Triple Header (Next Week at the Statistics / Machine Learning Seminars)
Three-Toed Sloth 2013-12-20
Summary:
Attention conservation notice: Only relevant if you (1) really care about statistics, and (2) will be in Pittsburgh on Monday.
Through a fortuitous concourse of calendars, we will have three outstanding talks on Monday, 14 October 2013. In chronological order:
- Michael I. Jordan, "On the Computational and Statistical Interface and 'Big Data'" (special joint statistics/ML seminar)
-
Abstract: The rapid growth in the size and scope of datasets in
science and technology has created a need for novel foundational perspectives
on data analysis that blend the statistical and computational sciences. That
classical perspectives from these fields are not adequate to address emerging
problems in "Big Data" is apparent from their sharply divergent nature at an
elementary level---in computer science, the growth of the number of data points
is a source of "complexity" that must be tamed via algorithms or hardware,
whereas in statistics, the growth of the number of data points is a source of
"simplicity" in that inferences are generally stronger and asymptotic results
can be invoked. Indeed, if data are a data analyst's principal resource, why
should more data be burdensome in some sense? Shouldn't it be possible to
exploit the increasing inferential strength of data at scale to keep
computational complexity at bay? I present three research vignettes that pursue
this theme, the first involving the deployment of resampling methods such as
the bootstrap on parallel and distributed computing platforms, the second
involving large-scale matrix completion, and the third introducing a
methodology of "algorithmic weakening," whereby hierarchies of convex
relaxations are used to control statistical risk as data accrue.
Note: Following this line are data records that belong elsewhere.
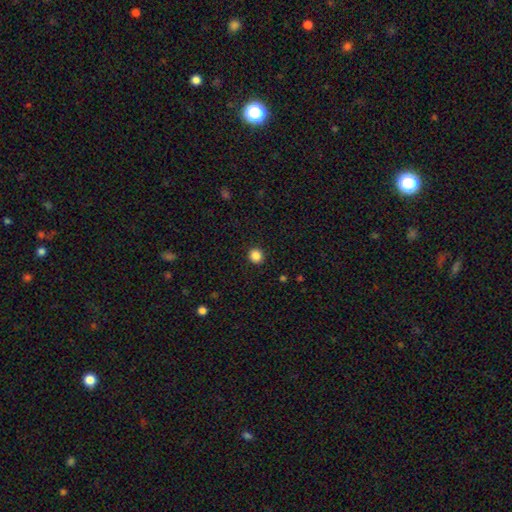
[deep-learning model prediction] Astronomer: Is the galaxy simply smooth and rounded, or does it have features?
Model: smooth — 87%.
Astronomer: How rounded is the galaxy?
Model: round — 87%.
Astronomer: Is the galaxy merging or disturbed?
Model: none — 92%.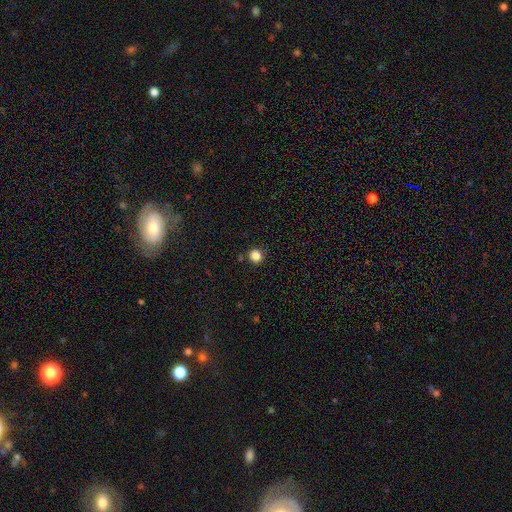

- (Joint work with Venkat Chandrasekaran, Ariel Kleiner, Lester Mackey, Purna Sarkar, and Ameet Talwalkar.)
- Time and place: Noon, Rangos 2, University Center
- (Joint work with Venkat Chandrasekaran, Ariel Kleiner, Lester Mackey, Purna Sarkar, and Ameet Talwalkar.)
- David Choi, "Testing for Coordination and Peer Influence in Network Data" (machine learning and the social sciences seminar)
-
Abstract: Many tests have been proposed for the detection of
"viral" peer influence in observational studies involving social network
data. However, these tests typically make strong (and sometimes unstated)
modeling assumptions on participant behavior. We propose a test which holds
under less restrictive assumptions, and which controls for unobserved homophily
variables that are unaccounted for in existing methods. We discuss conditions
under which the test is valid, and give preliminary results on its
effectiveness.
- Time and place: 3 pm in Gates Hall 4405
- Genevera Allen, "Sparse and Functional Principal Components Analysis"
-
Abstract: Regularized principal components analysis, especially
Sparse PCA and Functional PCA, has become widely used for dimension reduction
in high-dimensional settings. Many examples of massive data, however, may
benefit from estimating both sparse AND functional factors. These include
neuroimaging data where there are discrete brain regions of activation
(sparsity) but these regions tend to be smooth spatially (functional). Here,
we introduce an optimization framework that can encourage both sparsity and
smoothness of the row and/or column PCA factors. This framework generalizes
many of the existing approaches to Sparse PCA, Functional PCA and two-way
Sparse PCA and Functional PCA, as these are all special cases of our method.
In particular, our method permits flexible combinations of sparsity and
smoothness that lead to improvements in feature selection and signal recovery
as well as more interpretable PCA factors. We demonstrate our method on
simulated data and a neuroimaging example of EEG data. This work provides a
unified optimization framework for regularized PCA that can form the foundation
for a cohesive approach to regularization in high-dimensional multivariate
analysis.
- Time and place: 4 pm in Doherty Hall 1212
As always, the talks are free and open to the public.